"Ve bize karşı kin ve nefret duyuyorlar."
# | kelime | anlam | kök |
---|---|---|---|
1 | ve innehum | ve elbette onlar | |
2 | lena | bizi | |
3 | legaizune | kızdırmaktadırlar | غيظ |
- Bu arada Firavun, şehirlere, "Doğrusu bunlar, bizi öfkelendiren döküntü azınlıklardır; elbette hepimiz uyanık olmalıyız" diyen haberciler gönderdi.
(54, 55, 56) "Şüphesiz ki bunlar az bir topluluktur; (ama) bize karşı öfke doludurlar. Biz ise donanımlı bir topluluğuz!" (demişti).
"Bize karşı öfkeyle ayaklanmaktadırlar."
"Ve bize karşı kin ve nefret duyuyorlar."
Ama bize karşı kin ve nefretle dolular.
"Aslında, bize, gerçekten kin duyuyorlar!"
Buna rağmen onlar bize karşı hınçla dolular.
"Fakat bize gerçekten öfke püskürüyolar."

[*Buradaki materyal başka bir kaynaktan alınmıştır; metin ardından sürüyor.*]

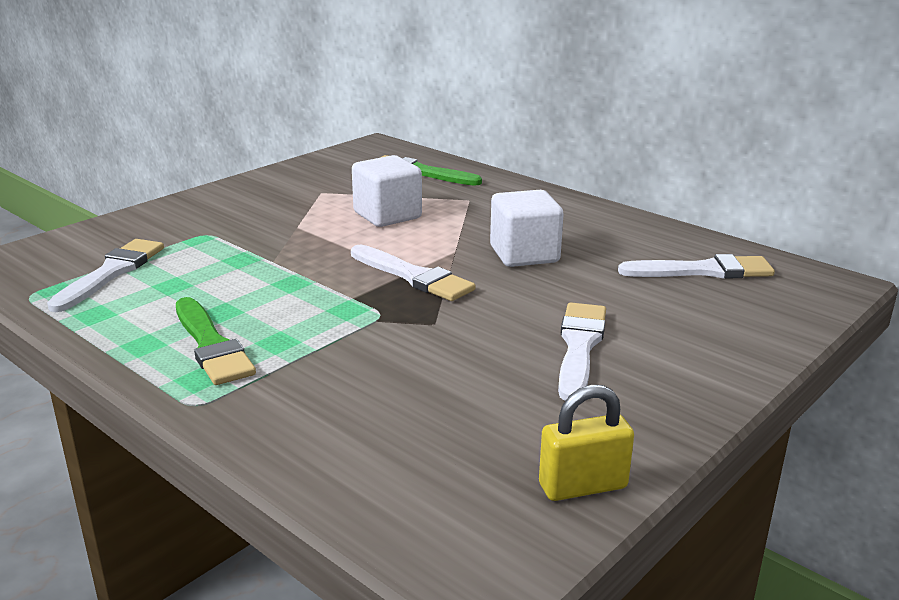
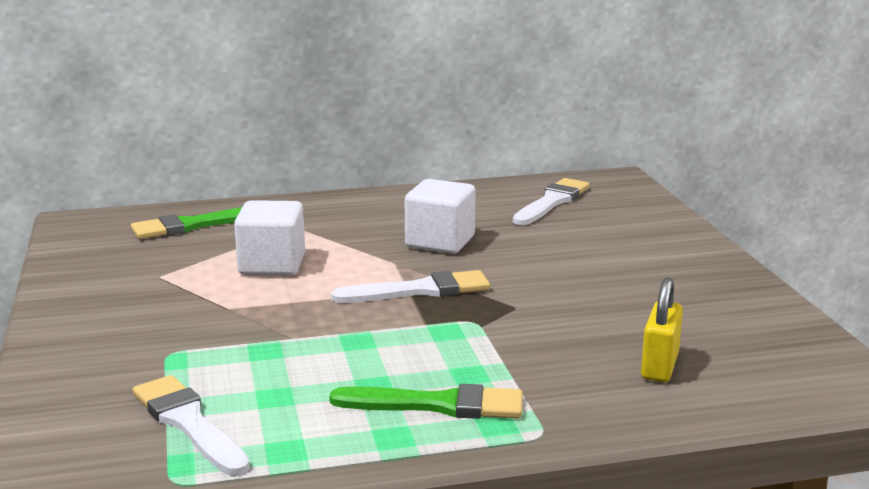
camera: 55 degrees left, 5 degrees down
yellow padlock [539,385,634,501] -> yellow padlock moved to [641,277,683,382]
white brush [558,302,606,401] -> none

"Ve elbette bize karşı da büyük bir öfke beslemektedirler.
fakat hakkımızda çok kin ve nefret besliyorlar;
fakat kalpleri bize karşı kin ve nefretle dolu;
"Şüphesiz onlar bize öfke duyuyorlar."
Fakat hakkımızda çok gayz besliyorlar
"Bizi kızdırmaktadırlar."
"Ve elbette bize karşı da büyük bir öfke beslemektedirler."
"(Böyle iken) onlar mutlakaa bizi darıltıcıdırlar".
Ve gerçekten bize de büyük bir öfke beslemektedirler.
Üstelik onlar bize karşı öfkelidirler.
"Fakat bize karşı kızgın olup diş bilemektedirler.
"Ne var ki bizi öfkelendiriyorlar!"
'Bize karşı öfkeyle ayaklanmaktadırlar.'
"Ve bize karşı kin ve nefret duyuyorlar."
"And they have done what has enraged us. "
“But they do enrage us
and we find them irritating
"They are now opposing us.
"And they have done what has enraged us."
"They have done what has enraged us."